Cheriee Weichel said...

I've read all these poems over and over. My heart is aching while I lounge here warm and snug drinking fresh coffee.
It takes only a few minutes to remember that the NRA has tentacles reaching here into Canada and that there is a movement to deregulate gun registry and allow ownership of any kind of gun to anyone.
Any trace of smug has disappeared.

Liz Steinglass said...

I find it so hard to write about current events. These work so well. Dear Senator will stay with me. Thank you for sharing these.

Ruth said...

"Gun that folds into another gun."

These are sobering.

Linda B said...

My youngest granddaughter asked her mother where she hides when there's a lockdown at work. I am continually sad that the children are growing up like this, making their hiding a regular thing. Each one is a poem to admire, though also to grieve because they have to be written.

Molly Hogan said...

Each poem is intense and powerful. "Dear Senator" really resonated with me. I keep hoping that the Senator actually read it.
"Four million dollars is power past my reach,
so I send poems into the world, then hope,
like dandelion seeds they will take root
wherever they may land. This is yours to keep."

Kay said...

These poems are so thought-provoking. I sometimes write just to try to make some kind of sense of current events--or more to try to come to terms with it. The Dear Senator will stay with me.

Mary Lee said...

Whoa. These are powerful. So powerful. Those honeybees drowning, burning. My heart hurts. If you don't have a garden, if you don't drive cross-country in the summer and never once have to wash your windshield you might not know that ALL of our insects are disappearing. These poems inspire me to say more; do more.

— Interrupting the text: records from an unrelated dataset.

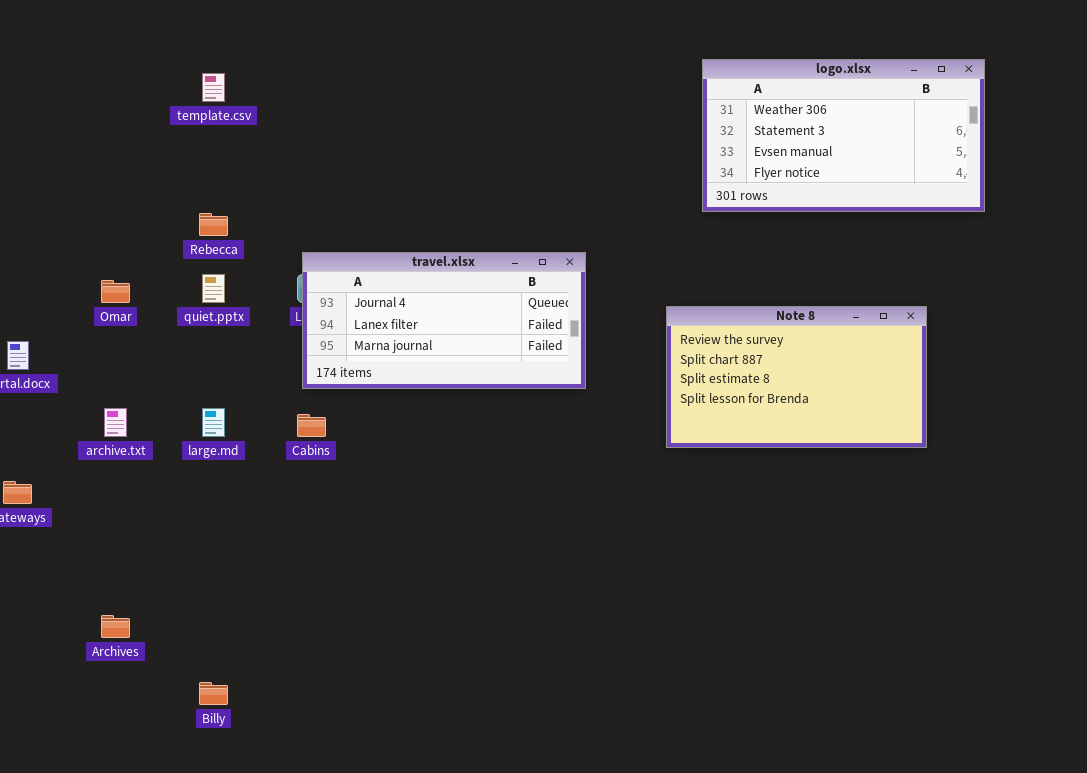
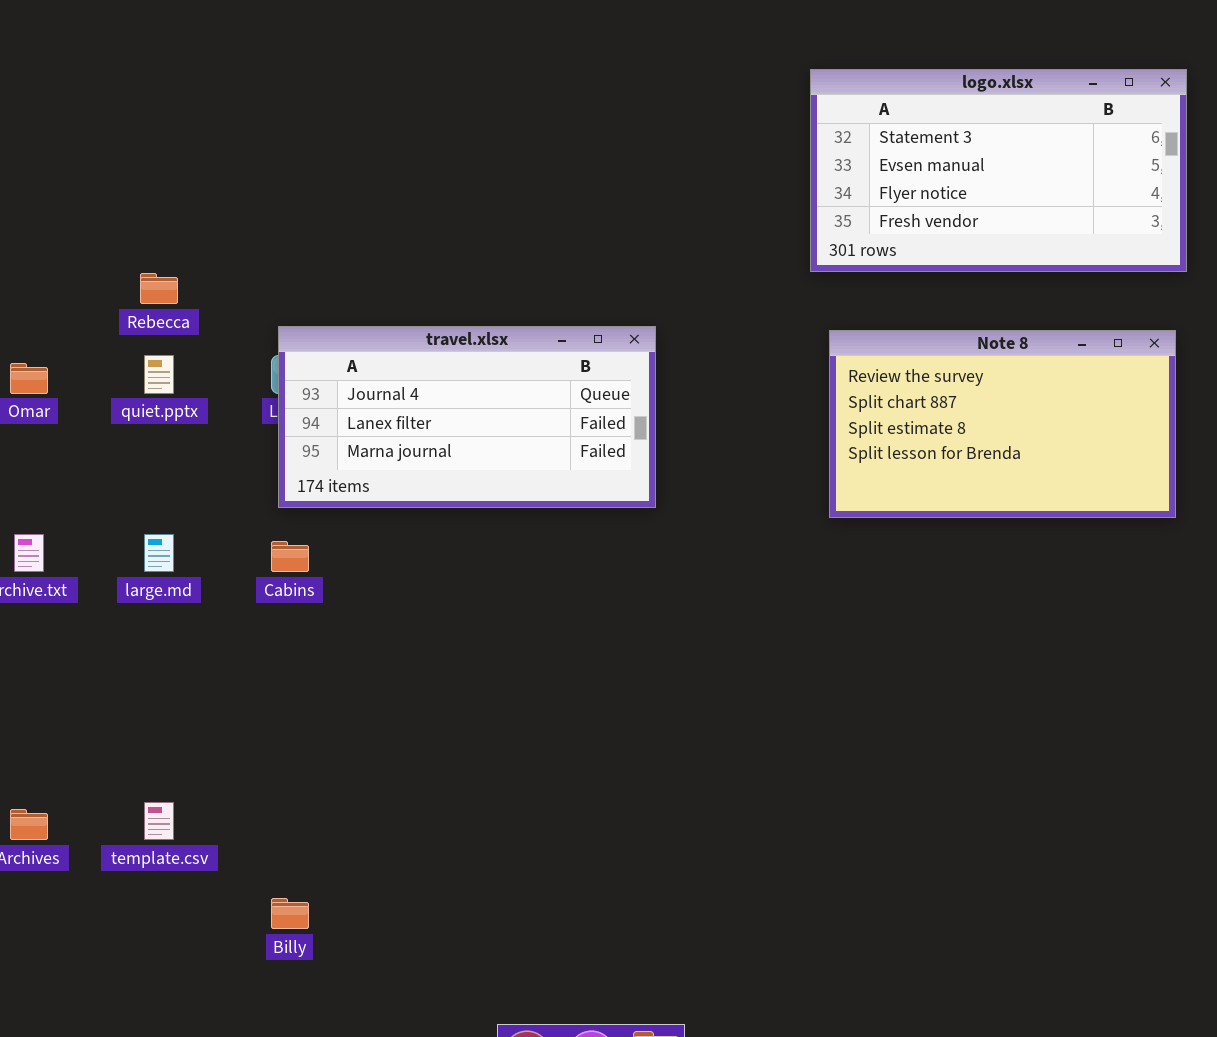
logo.xlsx: [702,59,985,212] -> [810,69,1187,272], scrolled down 1 row
template.csv: [202,73,225,102] -> [144,802,174,840], moved
Note 8: [666,306,927,448] -> [829,330,1176,518], moved
Billy: [199,682,228,705] -> [271,898,309,929], moved

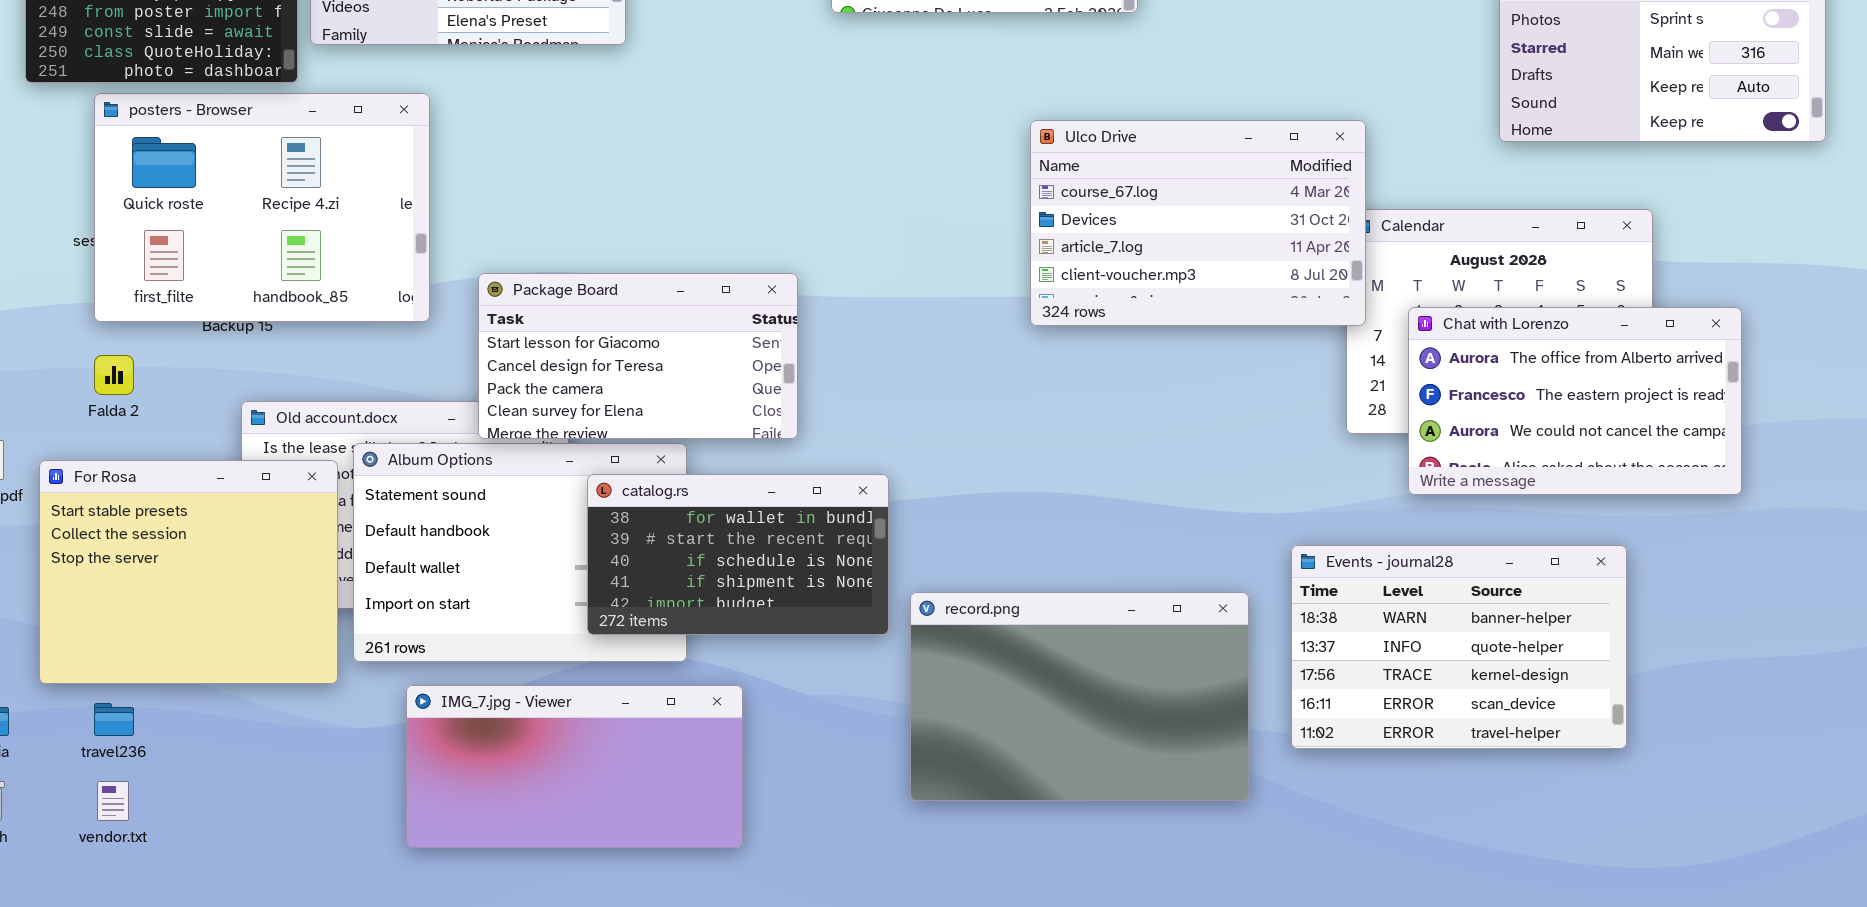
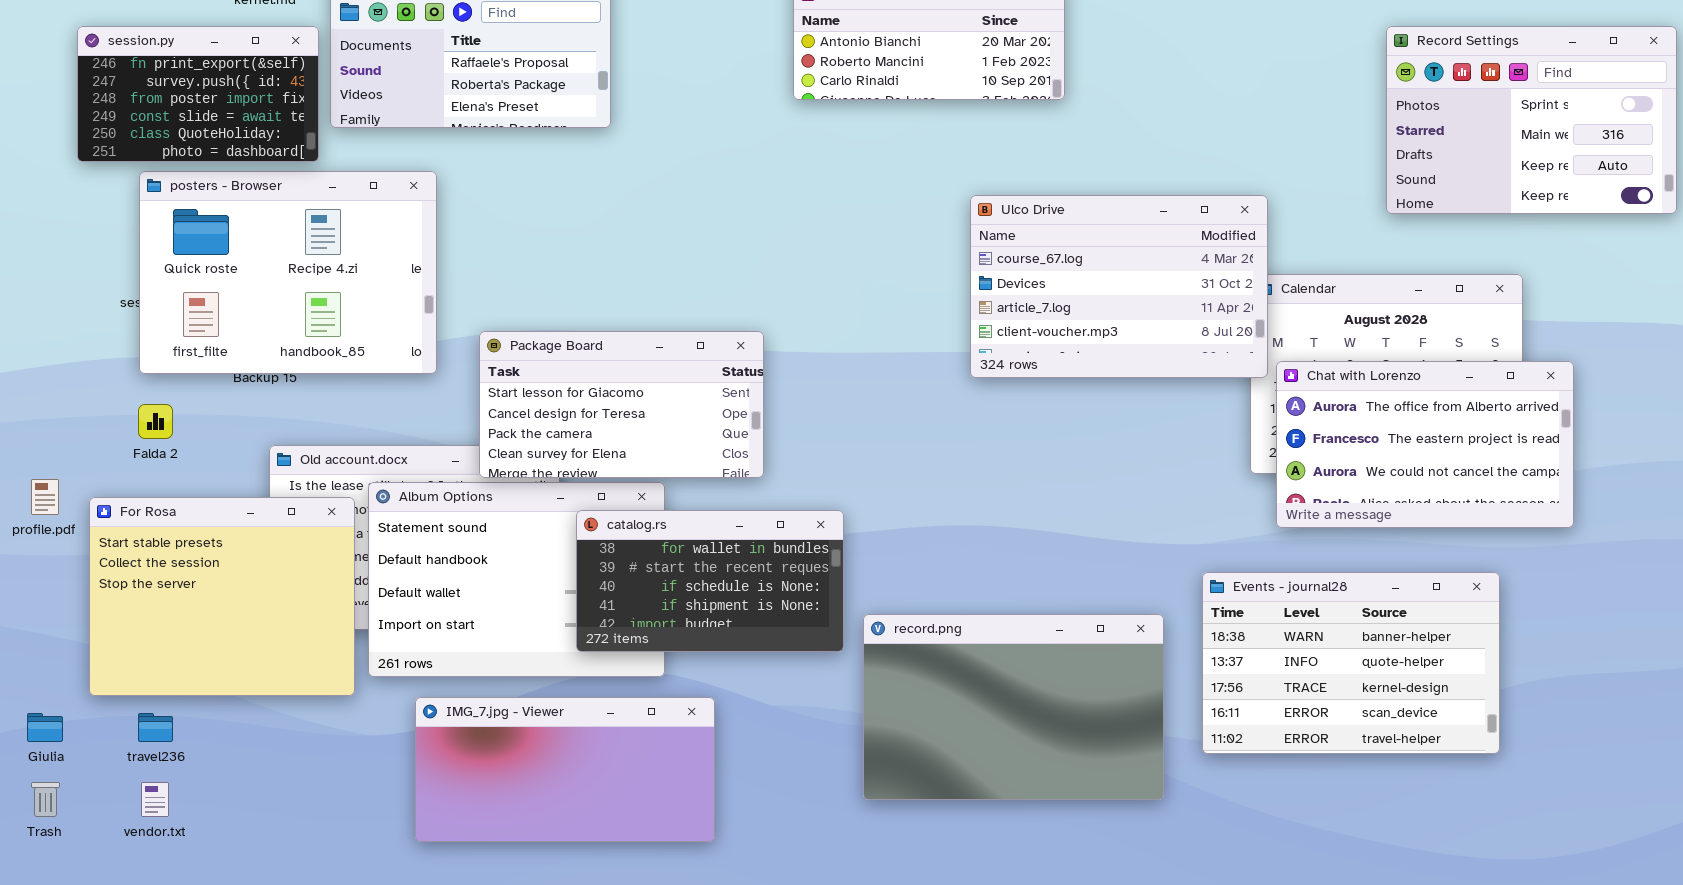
Chat with Lorenzo: [1408,307,1742,495] -> [1276,361,1574,528], moved

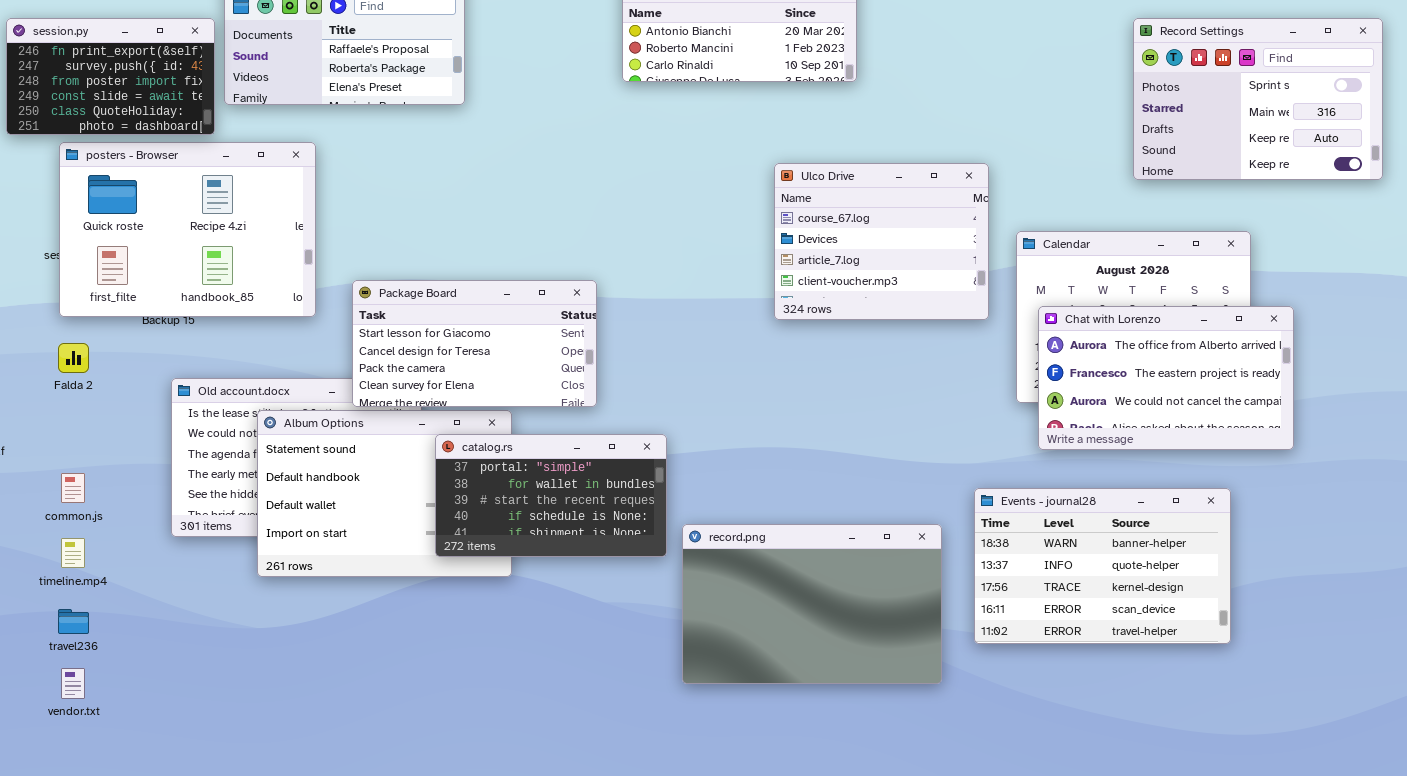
Ulco Drive: [970,195,1268,378] -> [774,163,989,320], resized
For Rosa: [89,497,355,696] -> none, closed
catalog.rs: [576,510,844,652] -> [435,434,667,557], scrolled up 1 row
IMG_7.jpg - Viewer: [415,697,715,842] -> none, closed

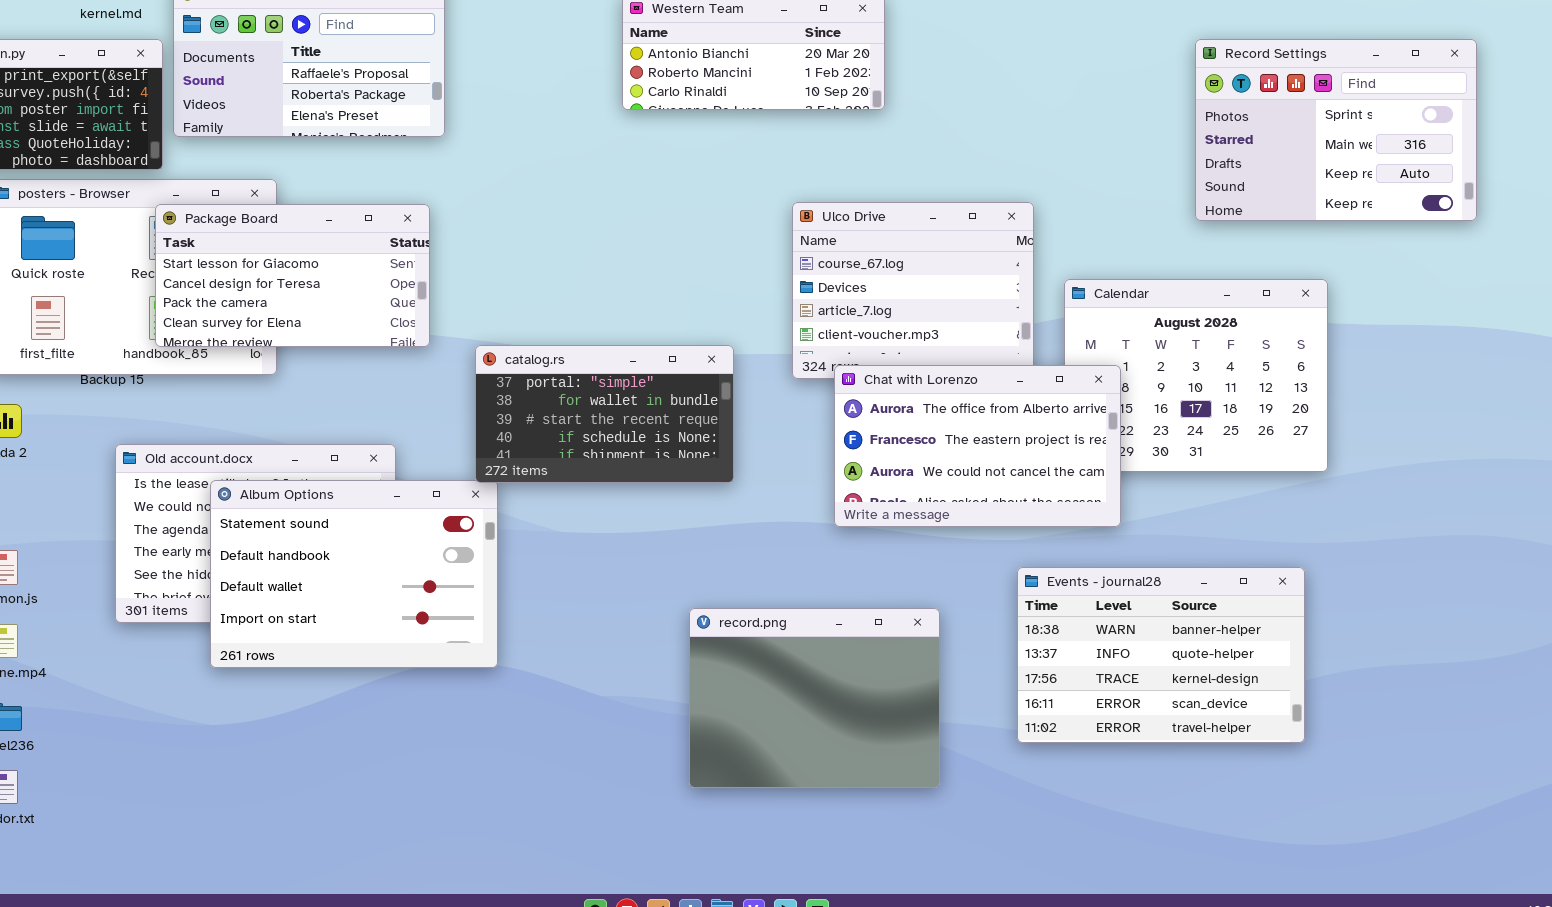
Package Board: [352,280,597,407] -> [155,204,430,347], moved
Chat with Lorenzo: [1038,306,1294,450] -> [834,365,1121,527], moved
catalog.rs: [435,434,667,557] -> [475,345,734,483], moved
record.png: [682,524,942,684] -> [689,608,940,788], resized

Michelle Heidenrich Barnes said...

I, too, find it difficult to write about current events. It takes me a long time to process them to the point of being able to write about them, rather than just feel my emotional response. These are brilliant. Disarming in so many ways.

Linda Mitchell said...

As much as these poems punch me in my gut, thank you. I don't know how to write these poems so close to the moments when I'm feeling the anger and sadness--no, it's bigger than sadness. I'm glad these women have. I'm glad I can come back here and find them when I need them...but I wish there weren't reasons to have to.

Michelle Kogan said...

Yes, as Mary Lee said a most powerful-filled poem collection Tabatha. Their strength for me falls in reeling me in with their magical metaphors about the horrors of today–and I think the trees do know what's happening. And thanks for the link to Mobius.

Heidi Mordhorst said...

I recite: poetry has power! I read these and I think: I'm exhausted from this effort. I don't know why I believe that exercising any power, including poetry's, would not be tiring. It feels late to learn that most things worth doing are hard work.